Dass die beiden Auszeichnungen aus unterschiedlichen Ecken kommen, das hatte er schon bei seiner Nominierung betont, sei aber doch etwas Besonderes: Während die Hart Trophy von den NHL-Berichterstattern vergeben wird, entscheiden über den Lindsay Award die "Kollegen, gegen die du das ganze Jahr spielst". Deren Anerkennung ist Draisaitl, der in Nordamerika längst das Etikett Superstar trägt, wichtig. Und selten sind sich Journalisten und Profis so einig: In beiden Abstimmungen landete Draisaitl jeweils vor Nathan MacKinnon (Colorado Avalanche) und Artemi Panarin (New York Rangers), einem Kanadier und einem Russen, Spielern aus den beiden führenden Eishockey-Nationen.
"Ein außergewöhnlicher Tag für das deutsche Eishockey"
Draisaitl ist erst der zweite deutsche Profi in einer vier großen nordamerikanischen Sportligen, der als MVP geehrt wird. Vor ihm erlangte nur Basketballer Dirk Nowitzki diesen Status (2007). Nowitzki war zum Zeitpunkt seiner Auszeichnung bereits 29 Jahre alt. Draisaitl ist 24. Nachdem er im Draft, der jährlichen Talentbörse, 2014 als Dritter ausgewählt worden war, so früh wie kein Deutscher vor oder nach ihm, brauchte er einige Jahre, um sich in Nordamerika durchzusetzen. Mittlerweile ist er als Leader unumstritten, sowohl bei seinem Klub als auch im Nationalteam.
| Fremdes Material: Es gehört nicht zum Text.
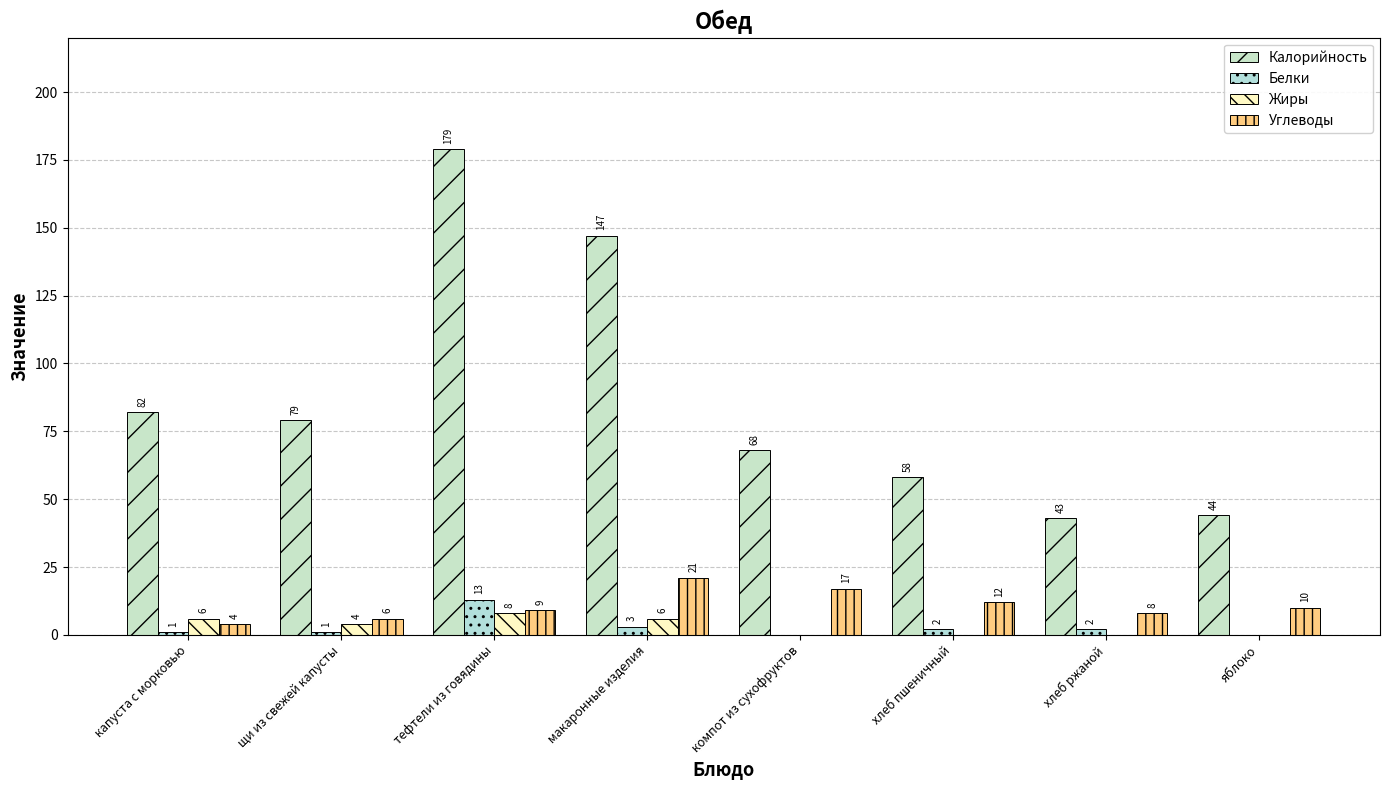

Count the number of data series in this chart.

4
Bundestrainer Toni Söderholm sagt: "Leon hat in seiner Entwicklung weitere Schritte gemacht. Er übernimmt viel Verantwortung für die Mannschaft und hat gerade in einer Phase, als Connor McDavid verletzt war, die Mannschaft getragen." Erst in dieser Phase hätten sich die Oilers wirklich den Playoffs genähert. Nicht zuletzt sein Agent denkt, dass Draisaitl mittlerweile auf einer Stufe mit McDavid, 23, steht, dem vielleicht talentiertesten Spieler seiner Generation. Sportlich zumindest. Finanziell ist er ein paar Handvoll Dollar entfernt. McDavid verdient pro Jahr 12,5 Millionen, Draisaitl vier Millionen weniger. Sein Vertrag in Edmonton läuft noch bis 2025, heute könnte er wohl dasselbe Gehalt aufrufen wie McDavid - oder mehr. Was Draisaitl indes mehr reizt als persönliche Ehren oder noch mehr Geld, ist der Titel: "Wenn ich diese zwei oder drei Auszeichnungen zurückgeben könnte für einen Stanley Cup, würde ich das binnen eines Herzschlags machen", sagte er der Deutschen Presse-Agentur. Umso enttäuschender war für ihn das frühe Aus nach dem Restart der NHL. Dallas und Tampa Bay stehen im Finale, für die Oilers war in der ersten Runde Schluss.
Ein Titel mit dem Klub oder eine Medaille mit dem Nationalteam, das ist es, was Draisaitl antreibt. Nowitzki gewann 2011, mit 33, mit den Dallas Mavericks die NBA-Trophäe, erst danach begann sein Aufstieg zur Werbeikone und zum nationalen Sportdenkmal; 2011 wurde der Würzburger als erster Teamsportler zum deutschen "Sportler des Jahres" gekürt. "Dirk ist jemand, zu dem ich aufschaue", berichtete Draisaitl. "Es ist eine große Ehre, dass ich mit ihm in einer Reihe stehe."
Wie Nowitzki, der jeden Sommer zu Hause mit Mentor Holger Geschwindner an seinem Wurf arbeitete, schuftete Draisaitl vergangenes Jahr in Köln mit seinem Vater Peter. Vor allem seinen Torabschluss wollte er verbessern - was angesichts der olympischen Vergangenheit von Draisaitl senior nicht einer gewissen Ironie entbehrt. Das Extratraining hat sich nun ausgezahlt. "Es erfüllt auch den Verband mit großem Stolz, einen solchen Ausnahmesportler zu haben", formulierte DEB-Präsident Franz Reindl geradezu pastoral. Dieser Tag sei "ein außergewöhnlicher Tag für das deutsche Eishockey".